_JOB ITEM_
Filter the records for "прилагаемых" and keep each line that has it.

(Bounding box prediction data)
+++

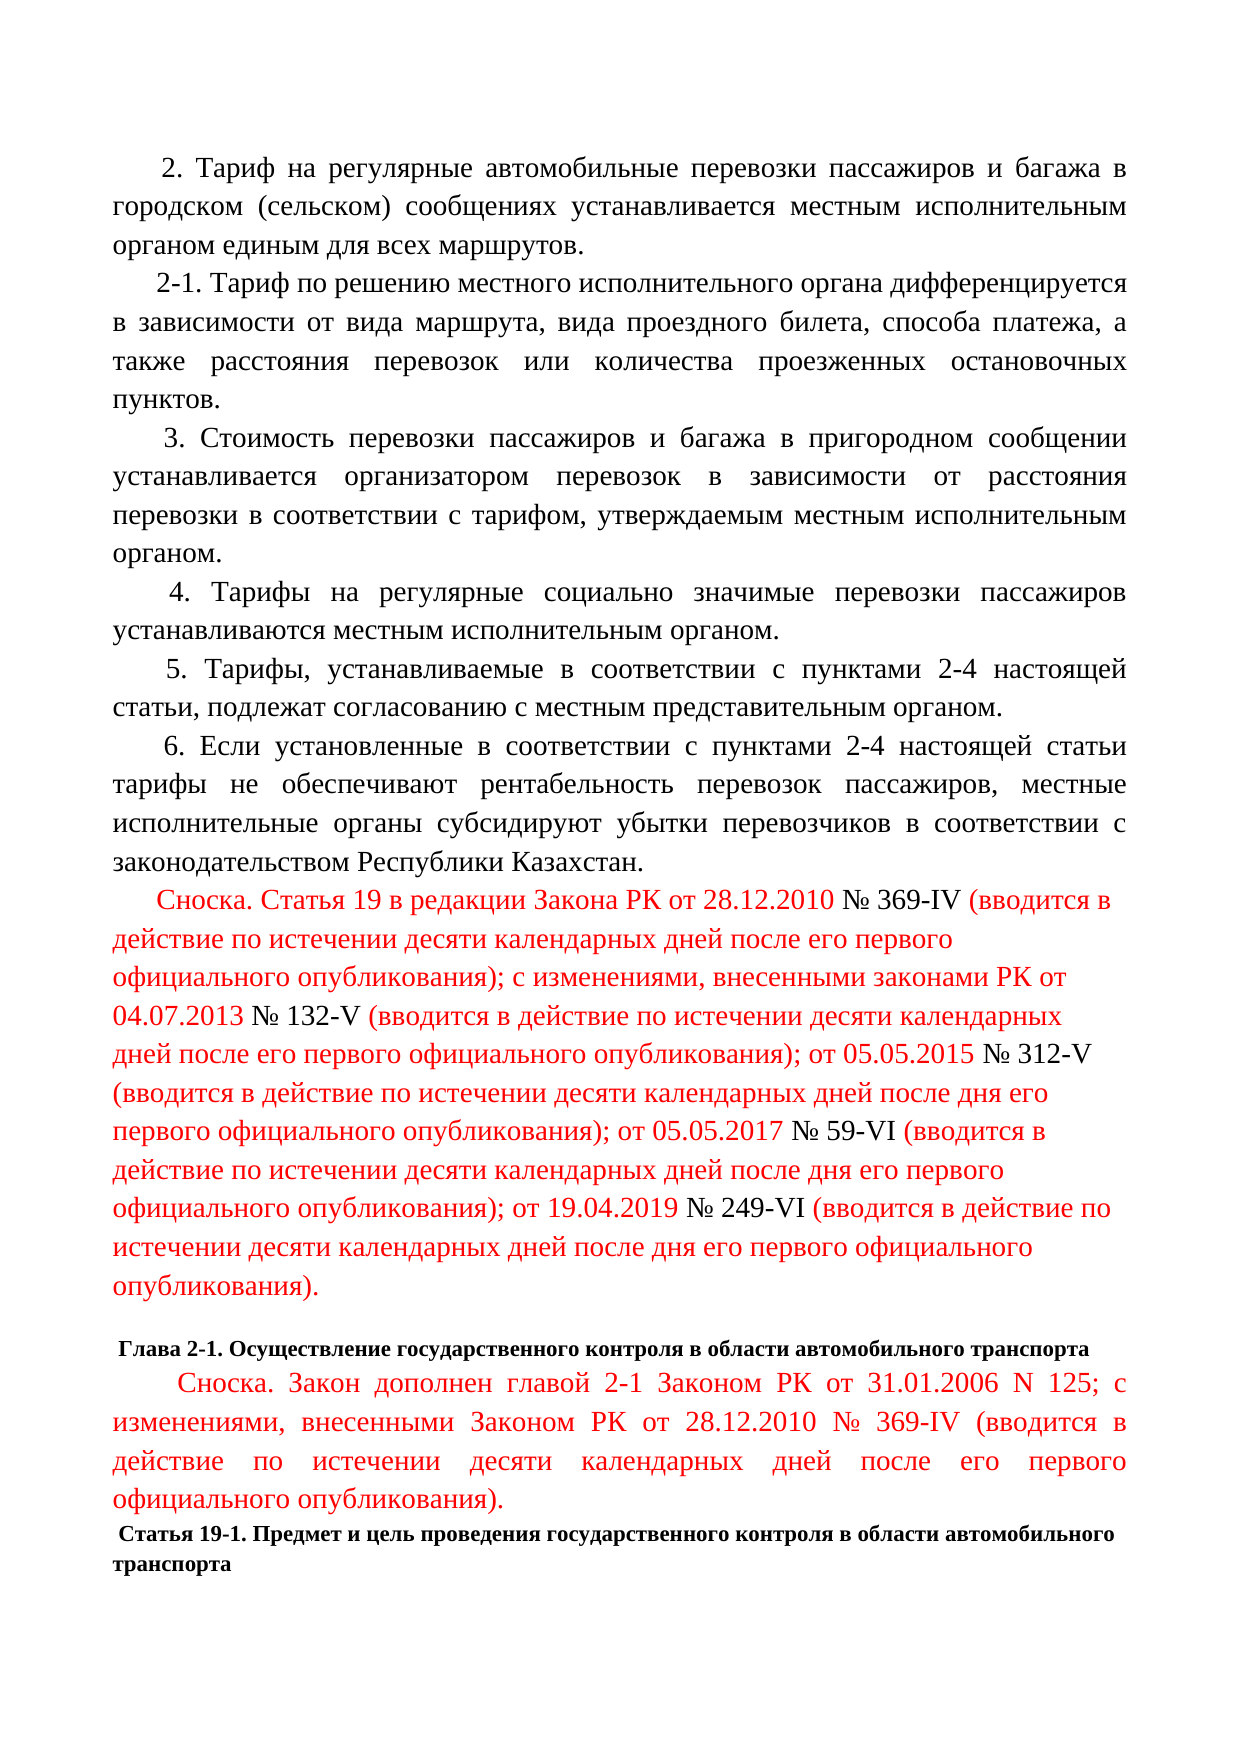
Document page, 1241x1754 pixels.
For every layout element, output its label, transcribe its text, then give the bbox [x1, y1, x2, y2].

text 2. Тариф на регулярные автомобильные перевозки пассажиров и багажа в городском (сельском) сообщениях устанавливается местным исполнительным органом единым для всех маршрутов. [112, 150, 1128, 261]
text Статья 19-1. Предмет и цель проведения государственного контроля в области автомобильного транспорта [112, 1520, 1128, 1576]
text Глава 2-1. Осуществление государственного контроля в области автомобильного транспорта [112, 1335, 1128, 1362]
text 4. Тарифы на регулярные социально значимые перевозки пассажиров устанавливаются местным исполнительным органом. [112, 574, 1128, 646]
text 3. Стоимость перевозки пассажиров и багажа в пригородном сообщении устанавливается организатором перевозок в зависимости от расстояния перевозки в соответствии с тарифом, утверждаемым местным исполнительным органом. [112, 420, 1128, 569]
text Сноска. Закон дополнен главой 2-1 Законом РК от 31.01.2006 N 125; с изменениями, внесенными Законом РК от 28.12.2010 № 369-IV (вводится в действие по истечении десяти календарных дней после его первого официального опубликования). [112, 1366, 1128, 1515]
text 5. Тарифы, устанавливаемые в соответствии с пунктами 2-4 настоящей статьи, подлежат согласованию с местным представительным органом. [112, 651, 1128, 723]
text 2-1. Тариф по решению местного исполнительного органа дифференцируется в зависимости от вида маршрута, вида проездного билета, способа платежа, а также расстояния перевозок или количества проезженных остановочных пунктов. [112, 266, 1128, 415]
text Сноска. Статья 19 в редакции Закона РК от 28.12.2010 № 369-IV (вводится в действие по истечении десяти календарных дней после его первого официального опубликования); с изменениями, внесенными законами РК от 04.07.2013 № 132-V (вводится в действие по истечении десяти календарных дней после его первого официального опубликования); от 05.05.2015 № 312-V (вводится в действие по истечении десяти календарных дней после дня его первого официального опубликования); от 05.05.2017 № 59-VI (вводится в действие по истечении десяти календарных дней после дня его первого официального опубликования); от 19.04.2019 № 249-VI (вводится в действие по истечении десяти календарных дней после дня его первого официального опубликования). [112, 882, 1128, 1331]
text 6. Если установленные в соответствии с пунктами 2-4 настоящей статьи тарифы не обеспечивают рентабельность перевозок пассажиров, местные исполнительные органы субсидируют убытки перевозчиков в соответствии с законодательством Республики Казахстан. [112, 728, 1128, 877]
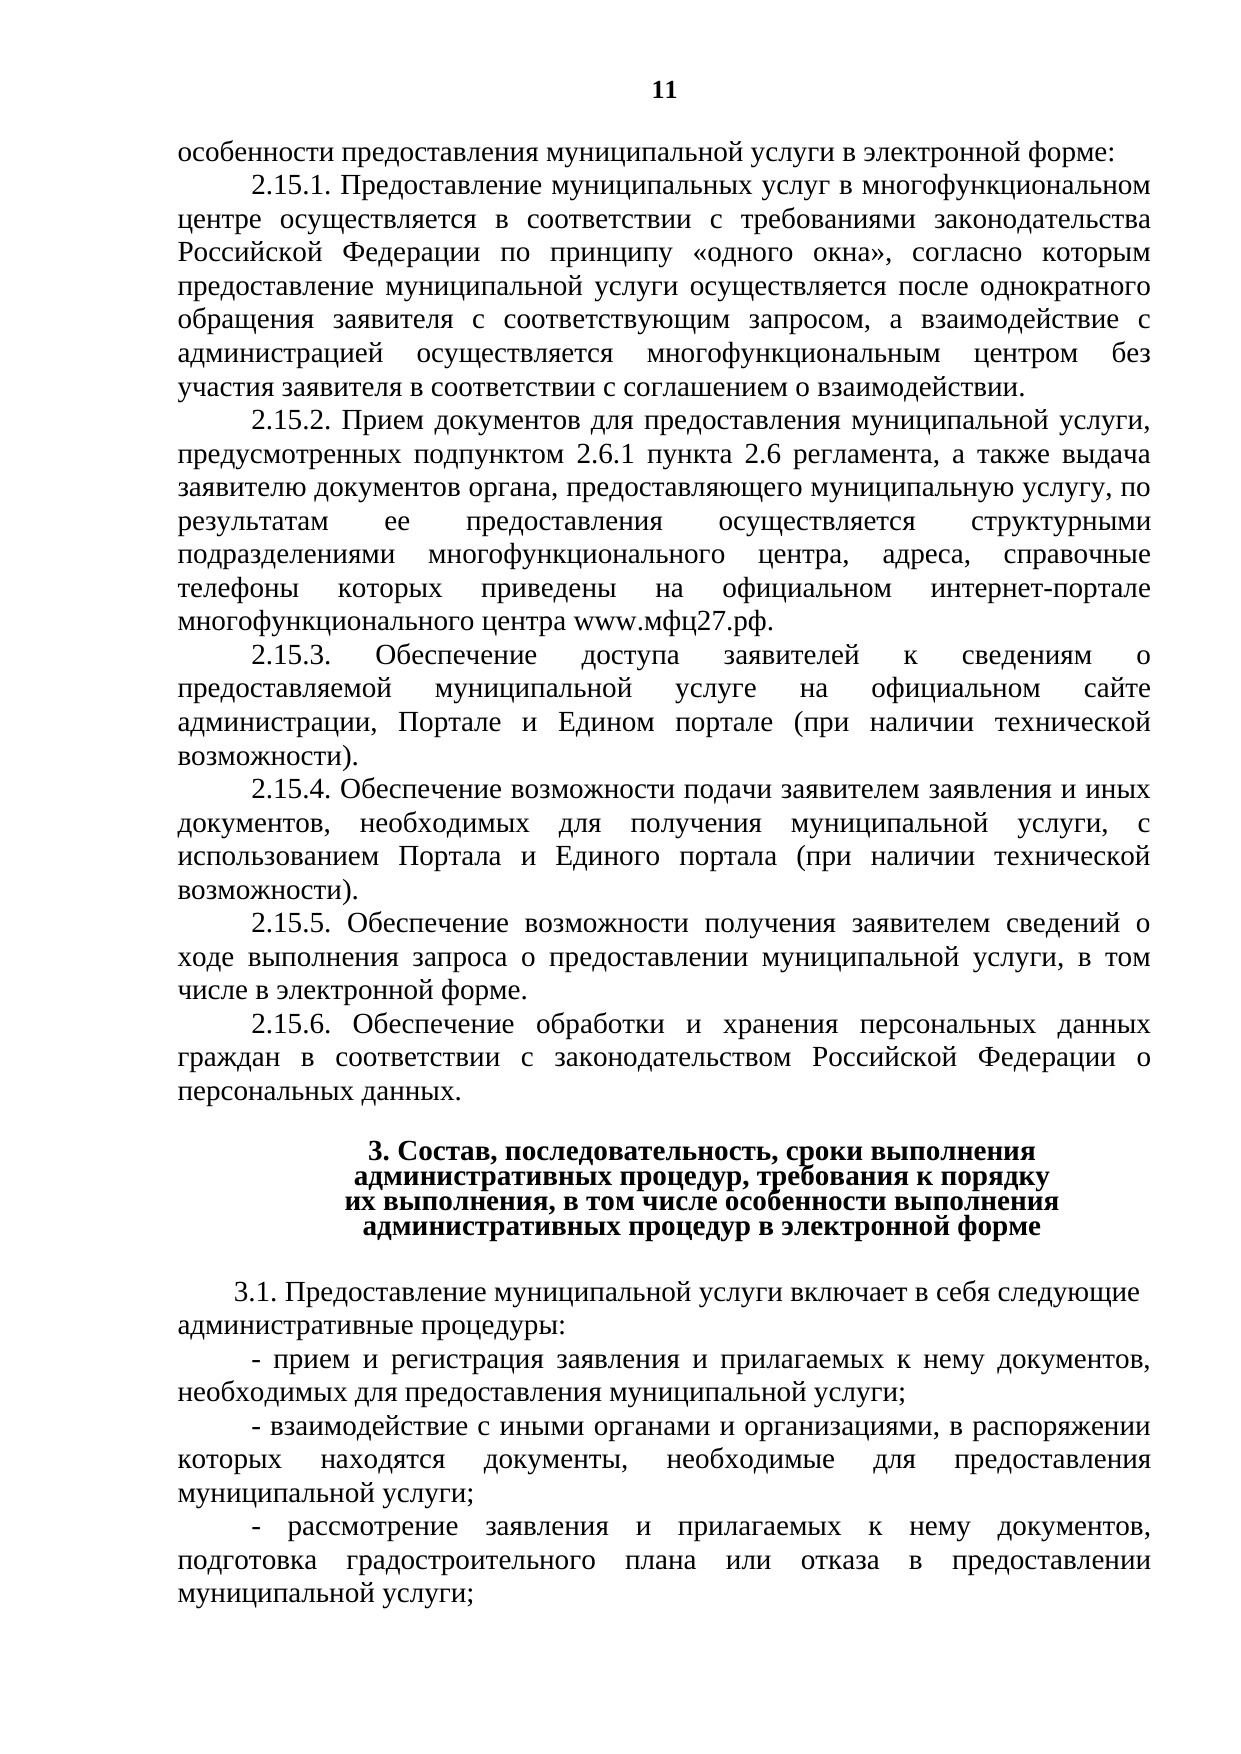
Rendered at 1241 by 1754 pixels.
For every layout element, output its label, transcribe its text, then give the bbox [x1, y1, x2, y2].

text 3.1. Предоставление муниципальной услуги включает в себя следующие административные процедуры: [177, 1274, 1152, 1341]
text 3. Состав, последовательность, сроки выполнения [177, 1140, 1152, 1165]
text 2.15.4. Обеспечение возможности подачи заявителем заявления и иных документов, необходимых для получения муниципальной услуги, с использованием Портала и Единого портала (при наличии технической возможности). [177, 771, 1152, 905]
text 2.15.3. Обеспечение доступа заявителей к сведениям о предоставляемой муниципальной услуге на официальном сайте администрации, Портале и Едином портале (при наличии технической возможности). [177, 637, 1152, 771]
text - прием и регистрация заявления и прилагаемых к нему документов, необходимых для предоставления муниципальной услуги; [177, 1341, 1152, 1408]
text - взаимодействие с иными органами и организациями, в распоряжении которых находятся документы, необходимые для предоставления муниципальной услуги; [177, 1408, 1152, 1508]
text административных процедур в электронной форме [177, 1215, 965, 1240]
text их выполнения, в том числе особенности выполнения [177, 1190, 1152, 1215]
text 2.15.1. Предоставление муниципальных услуг в многофункциональном центре осуществляется в соответствии с требованиями законодательства Российской Федерации по принципу «одного окна», согласно которым предоставление муниципальной услуги осуществляется после однократного обращения заявителя с соответствующим запросом, а взаимодействие с администрацией осуществляется многофункциональным центром без участия заявителя в соответствии с соглашением о взаимодействии. [177, 167, 1152, 402]
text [177, 134, 1152, 167]
text административных процедур в электронной форме [969, 1215, 1152, 1240]
text административных процедур, требования к порядку [177, 1165, 1152, 1190]
text 2.15.6. Обеспечение обработки и хранения персональных данных граждан в соответствии с законодательством Российской Федерации о персональных данных. [177, 1006, 1152, 1107]
text 2.15.2. Прием документов для предоставления муниципальной услуги, предусмотренных подпунктом 2.6.1 пункта 2.6 регламента, а также выдача заявителю документов органа, предоставляющего муниципальную услугу, по результатам ее предоставления осуществляется структурными подразделениями многофункционального центра, адреса, справочные телефоны которых приведены на официальном интернет-портале многофункционального центра www.мфц27.рф. [177, 402, 1152, 637]
text - рассмотрение заявления и прилагаемых к нему документов, подготовка градостроительного плана или отказа в предоставлении муниципальной услуги; [177, 1508, 1152, 1609]
text 2.15.5. Обеспечение возможности получения заявителем сведений о ходе выполнения запроса о предоставлении муниципальной услуги, в том числе в электронной форме. [177, 905, 1152, 1006]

+++

_FINISHED EXERCISE_
text - прием и регистрация заявления и прилагаемых к нему документов, необходимых для предоставления муниципальной услуги; [177, 1341, 1152, 1408]
text - рассмотрение заявления и прилагаемых к нему документов, подготовка градостроительного плана или отказа в предоставлении муниципальной услуги; [177, 1508, 1152, 1609]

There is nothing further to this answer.